→ **WHAT IS BEING ASKED**: What are the lines from the one with "index pip: (443, 317)" through the end of the records below, written out exactly and without the pictures?

→ **Items from a dataset**:
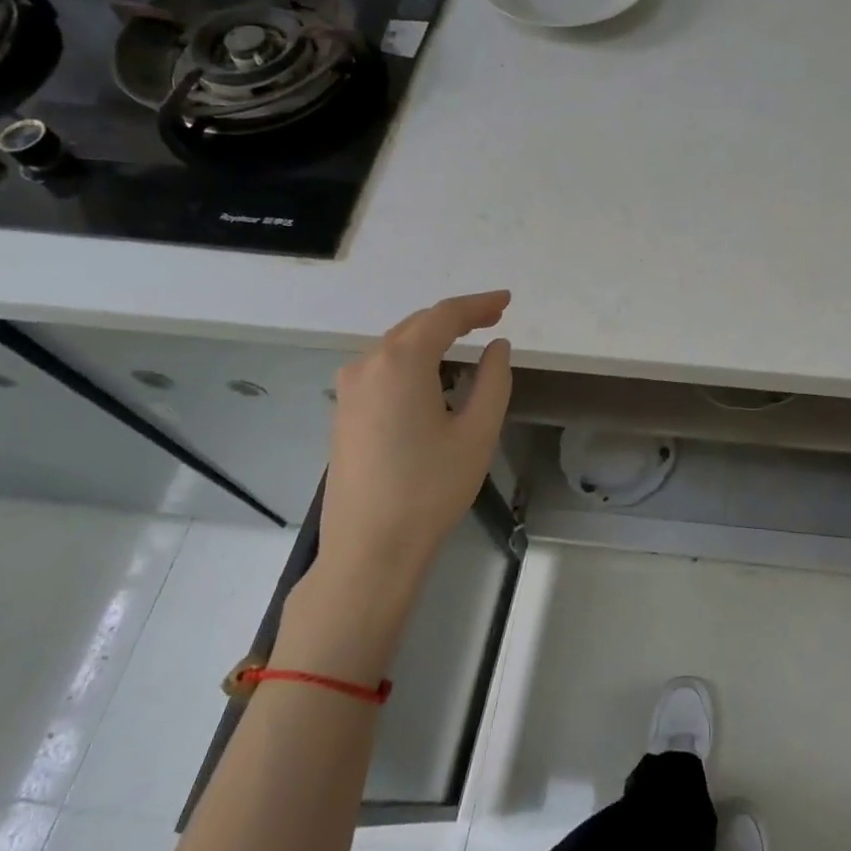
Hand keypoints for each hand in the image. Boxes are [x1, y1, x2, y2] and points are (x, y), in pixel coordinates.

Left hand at [316, 290, 513, 585]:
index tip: (506, 301)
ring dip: (433, 338)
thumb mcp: (477, 433)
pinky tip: (433, 376)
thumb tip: (497, 347)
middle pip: (416, 325)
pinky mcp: (344, 412)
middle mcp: (367, 365)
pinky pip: (382, 368)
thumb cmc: (429, 489)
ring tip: (468, 343)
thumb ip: (493, 380)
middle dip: (456, 318)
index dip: (478, 305)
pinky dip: (413, 360)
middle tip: (494, 318)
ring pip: (396, 345)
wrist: (369, 549)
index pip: (443, 317)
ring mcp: (349, 390)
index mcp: (400, 363)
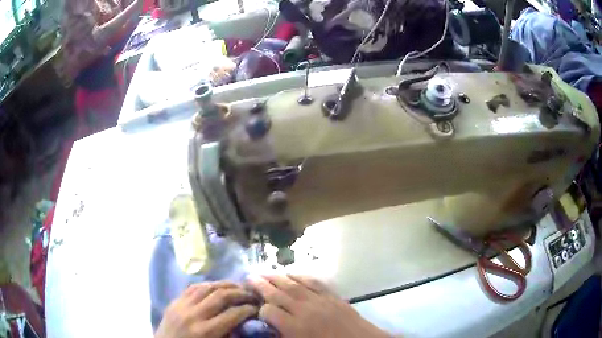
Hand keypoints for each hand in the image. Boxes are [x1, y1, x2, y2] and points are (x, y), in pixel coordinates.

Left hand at [155, 281, 257, 337]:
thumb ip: (230, 335)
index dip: (248, 309)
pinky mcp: (175, 301)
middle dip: (240, 293)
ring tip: (239, 287)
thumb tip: (245, 323)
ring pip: (207, 287)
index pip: (232, 314)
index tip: (258, 308)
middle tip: (252, 294)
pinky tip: (218, 286)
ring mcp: (182, 305)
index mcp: (205, 331)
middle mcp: (193, 314)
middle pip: (221, 296)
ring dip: (226, 285)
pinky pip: (193, 287)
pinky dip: (209, 284)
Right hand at [249, 275, 388, 337]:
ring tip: (265, 272)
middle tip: (249, 276)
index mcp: (295, 327)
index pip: (269, 311)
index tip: (256, 307)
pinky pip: (313, 282)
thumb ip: (284, 335)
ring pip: (293, 285)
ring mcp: (320, 300)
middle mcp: (304, 310)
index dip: (260, 308)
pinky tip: (292, 273)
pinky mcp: (332, 296)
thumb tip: (270, 327)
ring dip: (277, 277)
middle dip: (262, 284)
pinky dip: (301, 276)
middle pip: (278, 294)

→ **EXPECTED ANSWER**:
index pip: (443, 317)
ring mcp: (349, 390)
index mcp: (400, 363)
Hand keypoints for each hand in the image. Boxes are [x1, y1, x2, y2] and points are (x, y), in pixel coordinates.

Left hand at [155, 281, 257, 337]:
thumb ip: (230, 335)
index dip: (248, 309)
pinky mcp: (175, 301)
middle dip: (240, 293)
ring tip: (239, 287)
thumb tip: (245, 323)
ring pip: (207, 287)
index pip: (232, 314)
index tip: (258, 308)
middle tip: (252, 294)
pinky tip: (218, 286)
ring mcp: (182, 305)
index mcp: (205, 331)
middle mcp: (193, 314)
middle pip: (221, 296)
ring dip: (226, 285)
pinky pip: (193, 287)
pinky dip: (209, 284)
Right hand at [249, 275, 388, 337]:
ring tip: (265, 272)
middle tip: (249, 276)
index mcp: (295, 327)
index pip: (269, 311)
index tip: (256, 307)
pinky pip: (313, 282)
thumb ip: (284, 335)
ring pip: (293, 285)
ring mcp: (320, 300)
middle mcp: (304, 310)
index dip: (260, 308)
pinky tip: (292, 273)
pinky mcp: (332, 296)
thumb tip: (270, 327)
ring dip: (277, 277)
middle dip: (262, 284)
pinky dip: (301, 276)
middle pip: (278, 294)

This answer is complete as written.